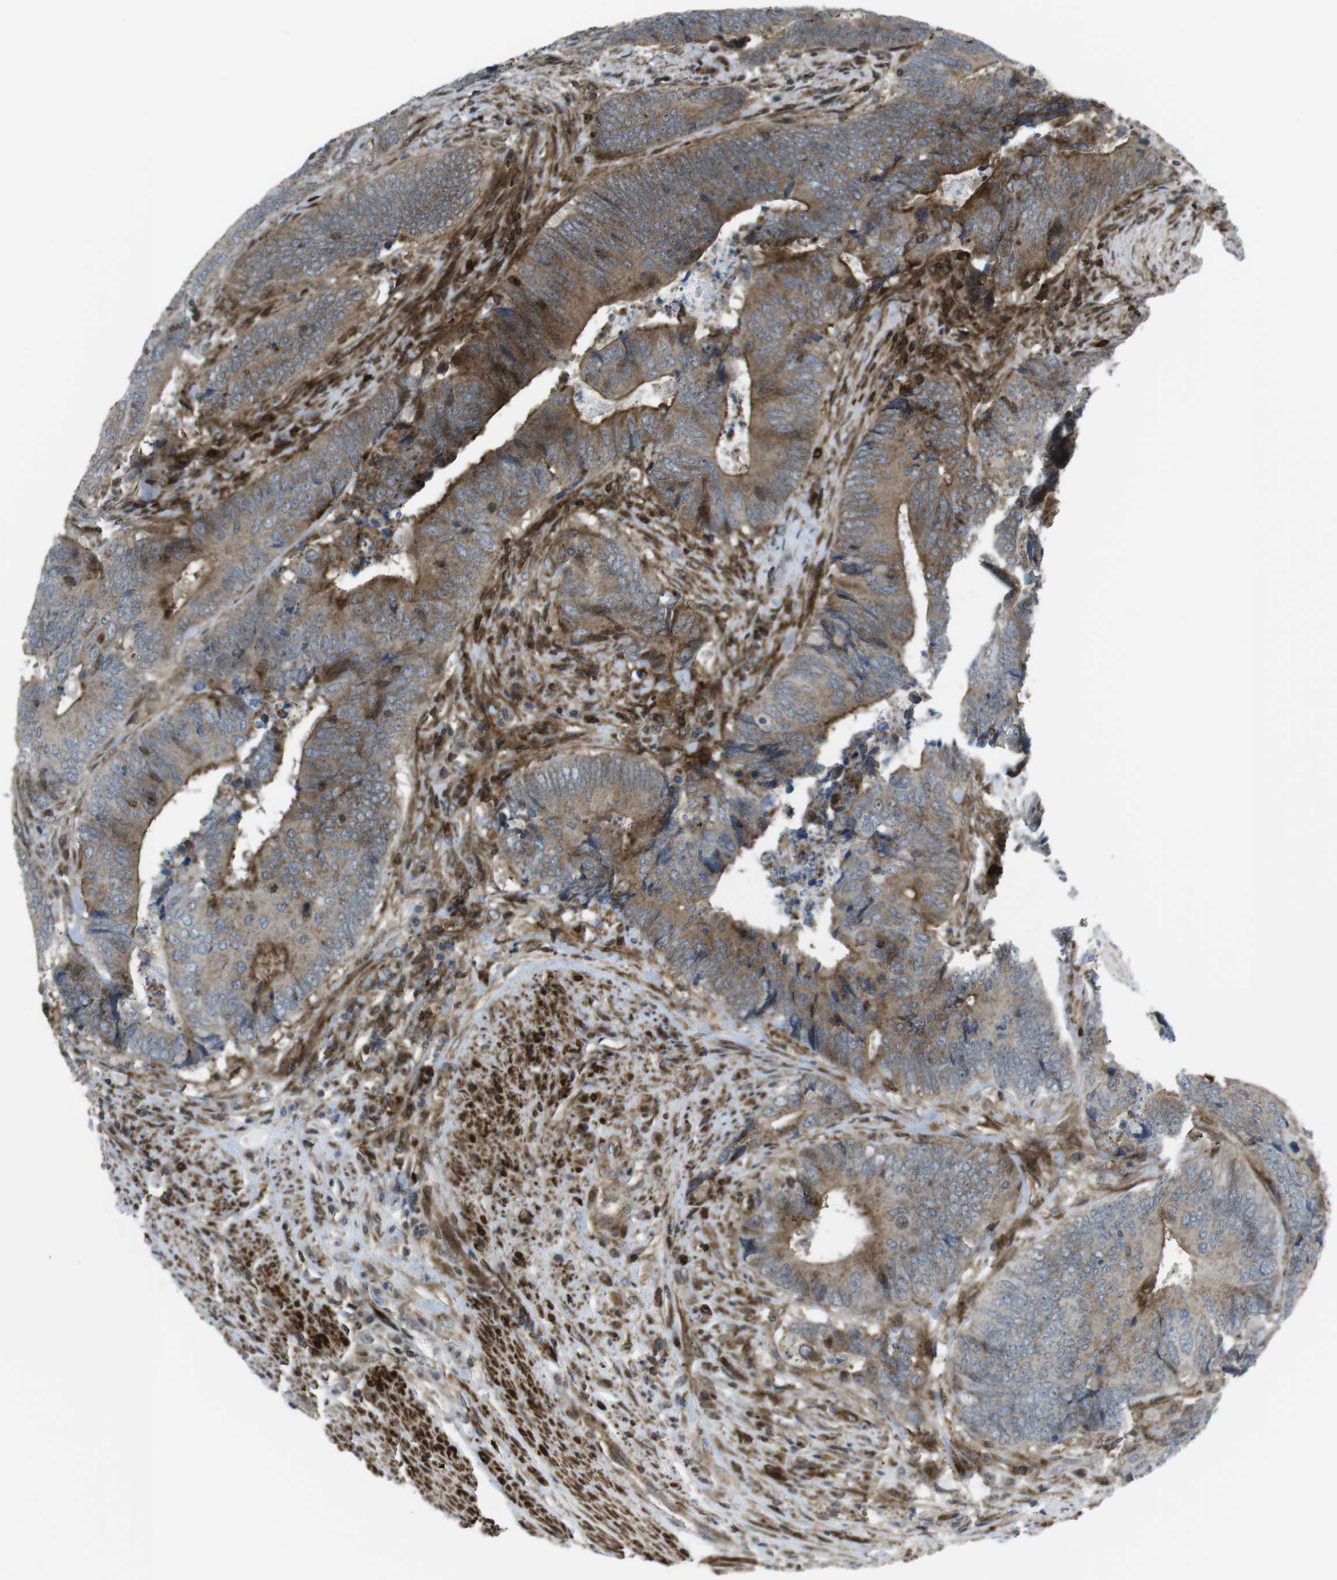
{"staining": {"intensity": "moderate", "quantity": ">75%", "location": "cytoplasmic/membranous"}, "tissue": "colorectal cancer", "cell_type": "Tumor cells", "image_type": "cancer", "snomed": [{"axis": "morphology", "description": "Normal tissue, NOS"}, {"axis": "morphology", "description": "Adenocarcinoma, NOS"}, {"axis": "topography", "description": "Colon"}], "caption": "Immunohistochemistry of human colorectal cancer (adenocarcinoma) exhibits medium levels of moderate cytoplasmic/membranous staining in approximately >75% of tumor cells.", "gene": "CUL7", "patient": {"sex": "male", "age": 56}}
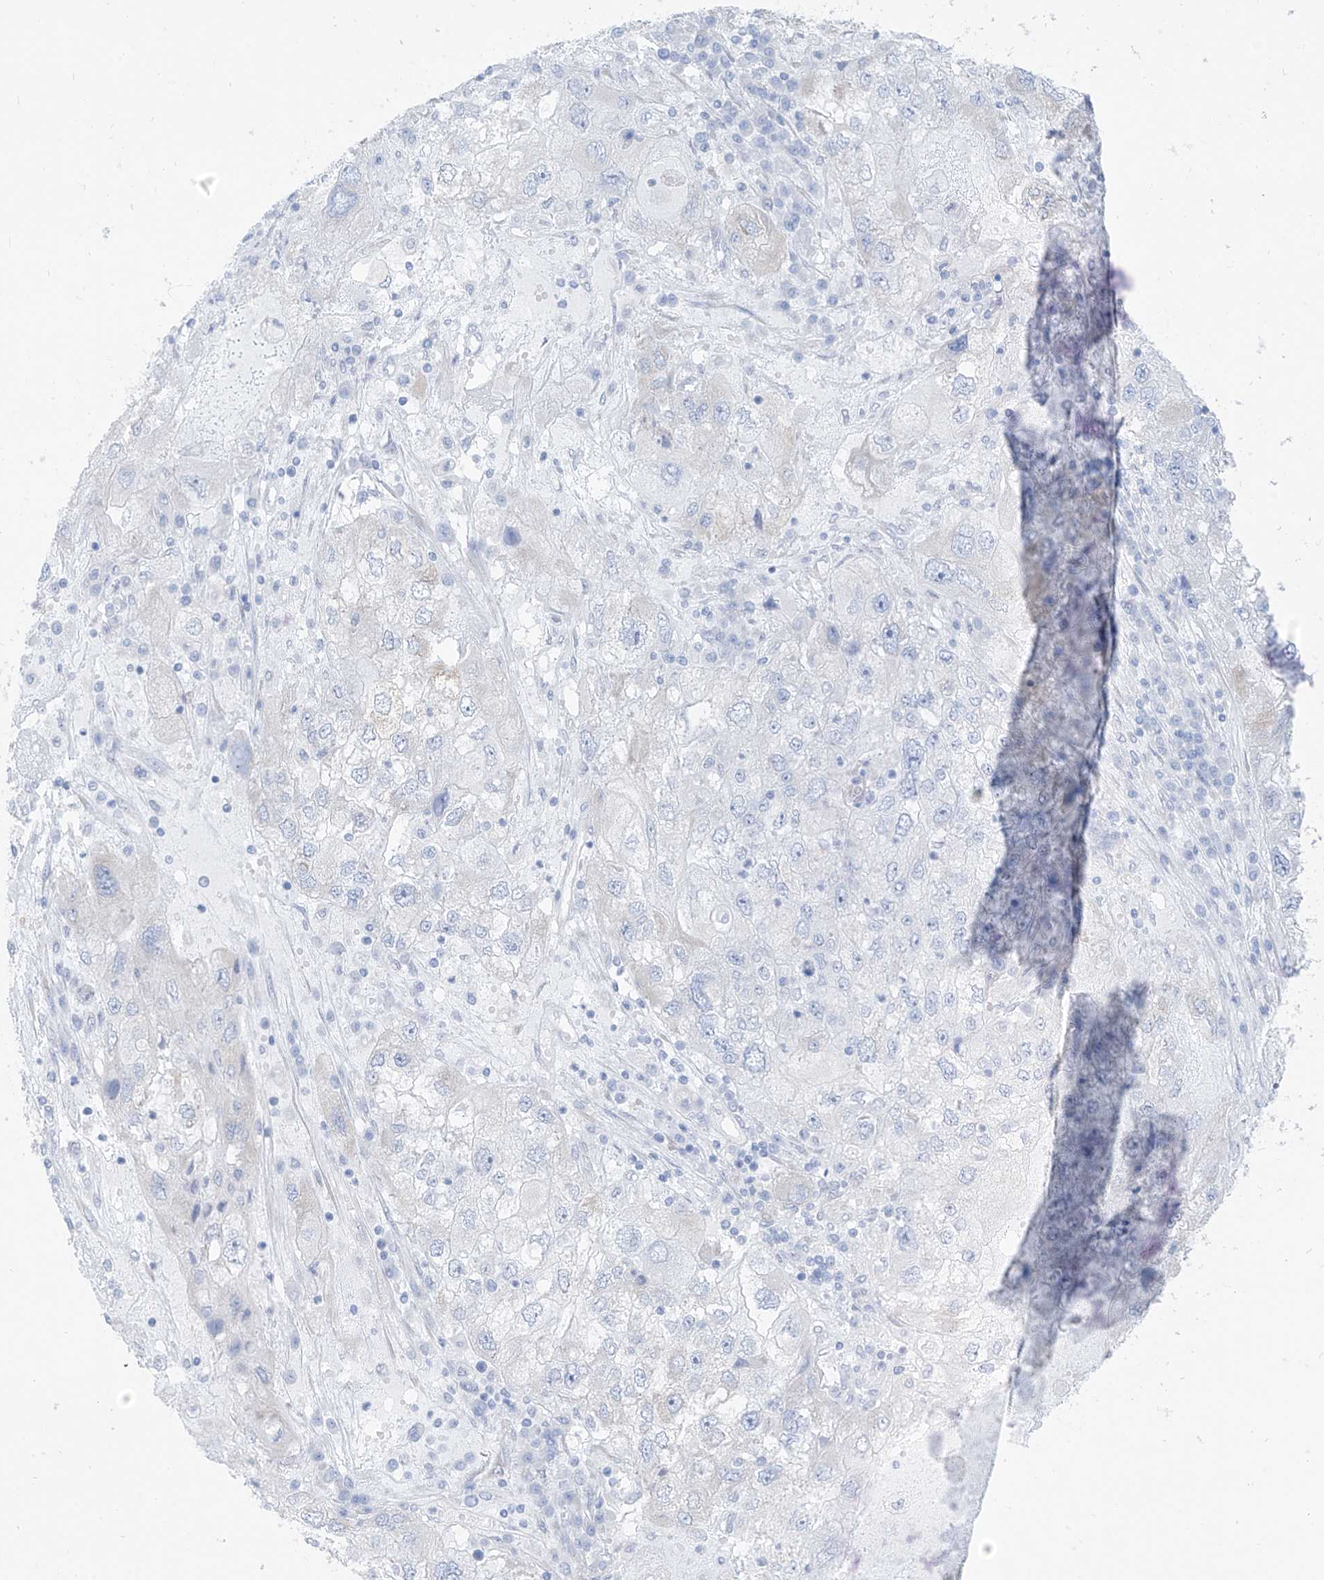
{"staining": {"intensity": "negative", "quantity": "none", "location": "none"}, "tissue": "endometrial cancer", "cell_type": "Tumor cells", "image_type": "cancer", "snomed": [{"axis": "morphology", "description": "Adenocarcinoma, NOS"}, {"axis": "topography", "description": "Endometrium"}], "caption": "DAB (3,3'-diaminobenzidine) immunohistochemical staining of endometrial adenocarcinoma demonstrates no significant expression in tumor cells. Nuclei are stained in blue.", "gene": "RCN2", "patient": {"sex": "female", "age": 49}}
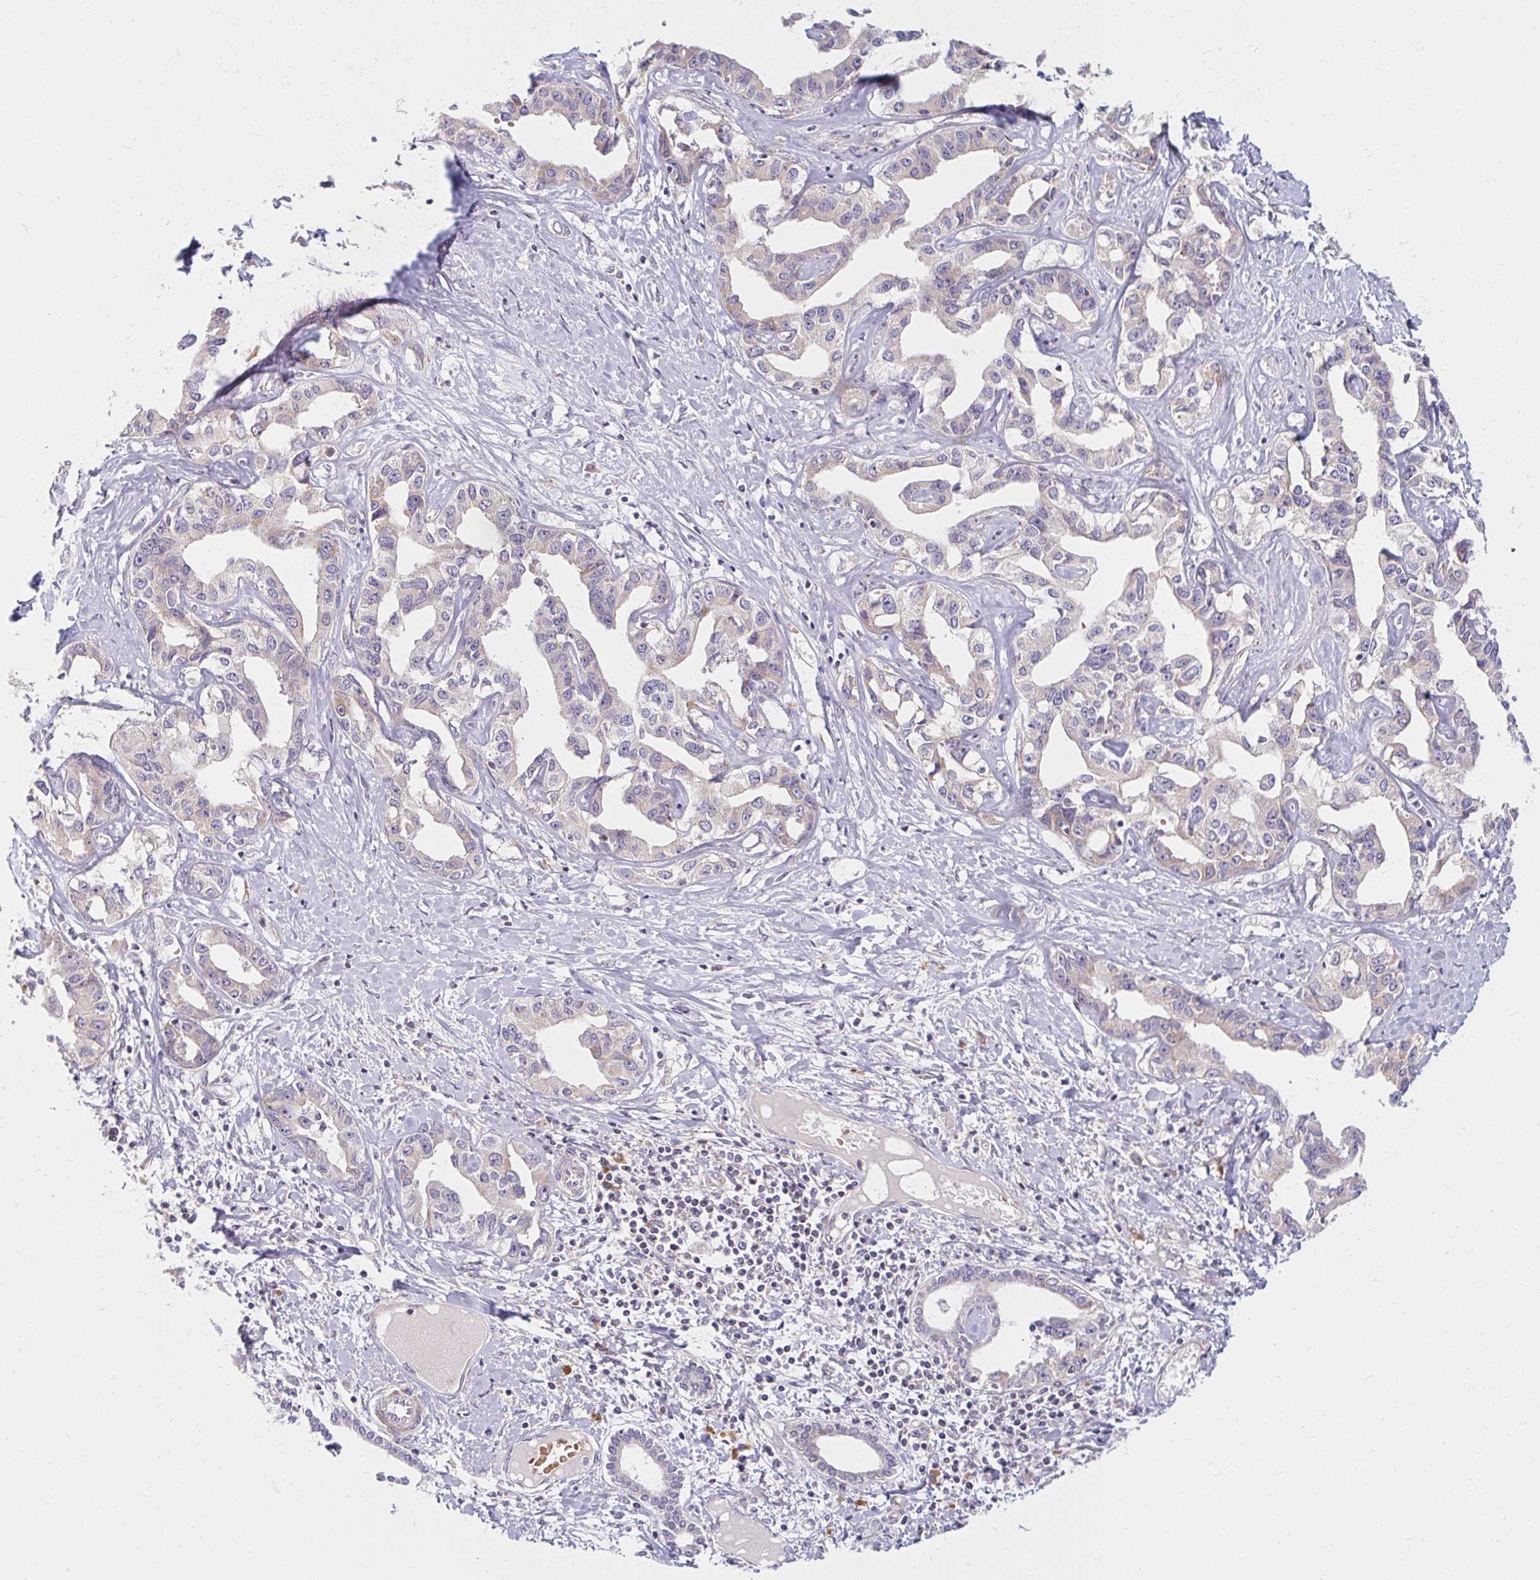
{"staining": {"intensity": "weak", "quantity": "<25%", "location": "cytoplasmic/membranous"}, "tissue": "liver cancer", "cell_type": "Tumor cells", "image_type": "cancer", "snomed": [{"axis": "morphology", "description": "Cholangiocarcinoma"}, {"axis": "topography", "description": "Liver"}], "caption": "Micrograph shows no protein expression in tumor cells of liver cholangiocarcinoma tissue. Nuclei are stained in blue.", "gene": "SKP2", "patient": {"sex": "male", "age": 59}}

* **Task description**: Output nothing but an exact retyping of the material, pictures excluded.

* **Task output**:
{"staining": {"intensity": "moderate", "quantity": ">75%", "location": "cytoplasmic/membranous"}, "tissue": "colorectal cancer", "cell_type": "Tumor cells", "image_type": "cancer", "snomed": [{"axis": "morphology", "description": "Normal tissue, NOS"}, {"axis": "morphology", "description": "Adenocarcinoma, NOS"}, {"axis": "topography", "description": "Colon"}], "caption": "Immunohistochemistry of human colorectal cancer (adenocarcinoma) exhibits medium levels of moderate cytoplasmic/membranous staining in approximately >75% of tumor cells.", "gene": "CUL7", "patient": {"sex": "male", "age": 56}}
{"staining": {"intensity": "negative", "quantity": "none", "location": "none"}, "tissue": "endometrial cancer", "cell_type": "Tumor cells", "image_type": "cancer", "snomed": [{"axis": "morphology", "description": "Adenocarcinoma, NOS"}, {"axis": "topography", "description": "Endometrium"}], "caption": "DAB (3,3'-diaminobenzidine) immunohistochemical staining of endometrial adenocarcinoma demonstrates no significant expression in tumor cells. Nuclei are stained in blue.", "gene": "RCN2", "patient": {"sex": "female", "age": 49}}
{"staining": {"intensity": "weak", "quantity": "<25%", "location": "cytoplasmic/membranous"}, "tissue": "liver cancer", "cell_type": "Tumor cells", "image_type": "cancer", "snomed": [{"axis": "morphology", "description": "Cholangiocarcinoma"}, {"axis": "topography", "description": "Liver"}], "caption": "Micrograph shows no protein expression in tumor cells of liver cholangiocarcinoma tissue. Nuclei are stained in blue.", "gene": "SKP2", "patient": {"sex": "male", "age": 59}}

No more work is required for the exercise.